Ese niño pedido por Ana, ¿quién llegó a ser? Uno de los grandes profetas del Antiguo Testamento; hijo de la gracia, de la oración, quien creció a los cuidados de Elí, en el Santuario; sobre todo, en la presencia de Dios y el servicio cotidiano.

Quien quiera conocer del Señor, desde la Sagrada Escritura, encuentra esos rasgos tan auténticos, de un Dios grande, que cuenta con niños y niñas para su proyecto de salvación. En un contexto donde los infantes ocupaban el escalón más bajo de la sociedad, con estos niños Dios ejecuta sus sueños. El Señor no tiene prisa. Sus proyectos son pacientes, a largo plazo; van madurando, consolidándose, y testimoniando. Como se dirá de Jesús, Samuel también fue creciendo en estatura, en gracia y en sabiduría.

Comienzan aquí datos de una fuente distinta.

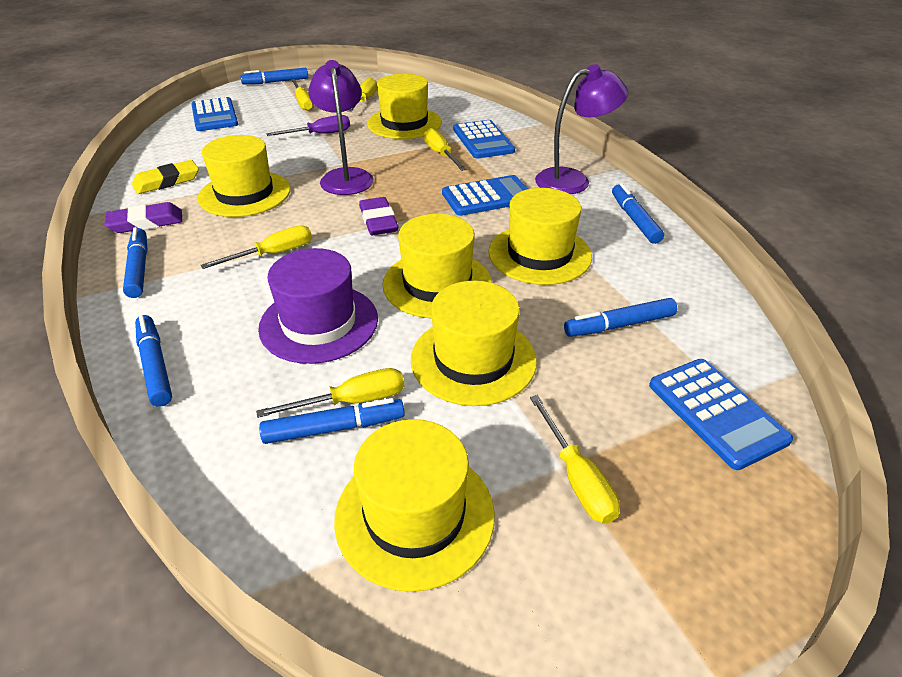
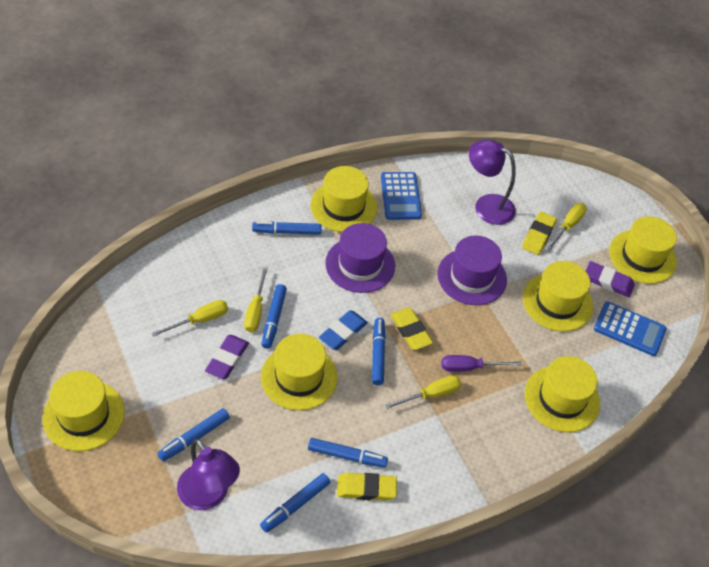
blue calculator: [191,97,238,131] [442,175,528,216] [453,120,515,158] [649,359,793,470] = 4 -> [381,172,422,220] [594,301,667,356] = 2
blue eraser: none = 0 -> [319,310,368,350] = 1
purple hat: [258,248,378,364] = 1 -> [325,223,395,293] [437,235,507,305] = 2
yellow eraser: [132,160,199,194] = 1 -> [337,473,397,501] [390,308,433,350] [522,211,557,255] = 3
yellow screwdriver: [201,225,312,269] [256,368,404,418] [291,79,314,111] [347,78,377,112] [424,128,466,171] [530,395,620,523] = 6 -> [152,300,228,337] [244,267,268,332] [385,375,461,409] [546,203,587,250] = 4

Ante las maravillas de Dios, Ana entona su cántico de acción de gracias; donde describe las proezas del Señor. Ella se identifica y es feliz con quien la ha alcanzado directamente en su vida y en su realidad. No canta a un Dios lejano, sino a Aquel que le ha tocado su vientre, su corazón, y que la ha rescatado de lo que sentía ser su vergüenza. Con su canto siembra esperanza. Es un canto histórico y que alimenta la fe de los creyentes de todos los tiempos.

Como Ana, también canta la Virgen María. El Magníficat viene con toda la fuerza de esta tradición, de Dios que se abaja para que podamos alcanzarle. Las páginas del Nuevo Testamento comienzan en el vientre de María. Ella fue el santuario donde el Niño Dios crecía integralmente. Ana entregó a su niño, María también lo entregó. Y ninguna se desentendió de ser madres ni de ser discípulas.

Qué tal si, como Ana, y teniendo la imagen de la Virgen María encinta, le dices a Dios, – Señor: “Este Niño es lo que pido”. No quieras otra cosa. Pide al Niño Dios, y desea ser humilde. No quieras aspirar a grandezas que te superen. Es duro que la soberbia te disperse de la presencia de Dios. Si la humildad atrae la mirada de Dios, que esta siempre se pose en ti.

Te quedan dos días, a esta altura del Adviento, para derribar, con la gracia de su Espíritu, cualquier trono donde estés pretendiendo subirte para auto-enaltecerte. El Niño Dios no se posó en un trono, sino en un pesebre. El pesebre es bajito. Si tú también te abajas, Él te alcanza y permanecen juntos. No se trata del abajarse marcado por complejo de inferioridad, sino del abajarse sostenido por la gracia divina.

Pregúntate en tu interior:

  1. ¿Qué pides para esta Navidad?
  2. ¿Cuáles trampas te incentivan a pedir superficialidades?
  3. ¿Cómo Ana y María te enseñan a identificar lo más valioso y mejor?
  4. ¿Por qué María se sentiría muy feliz si le dijeras: “Este Niño es lo que yo pido”?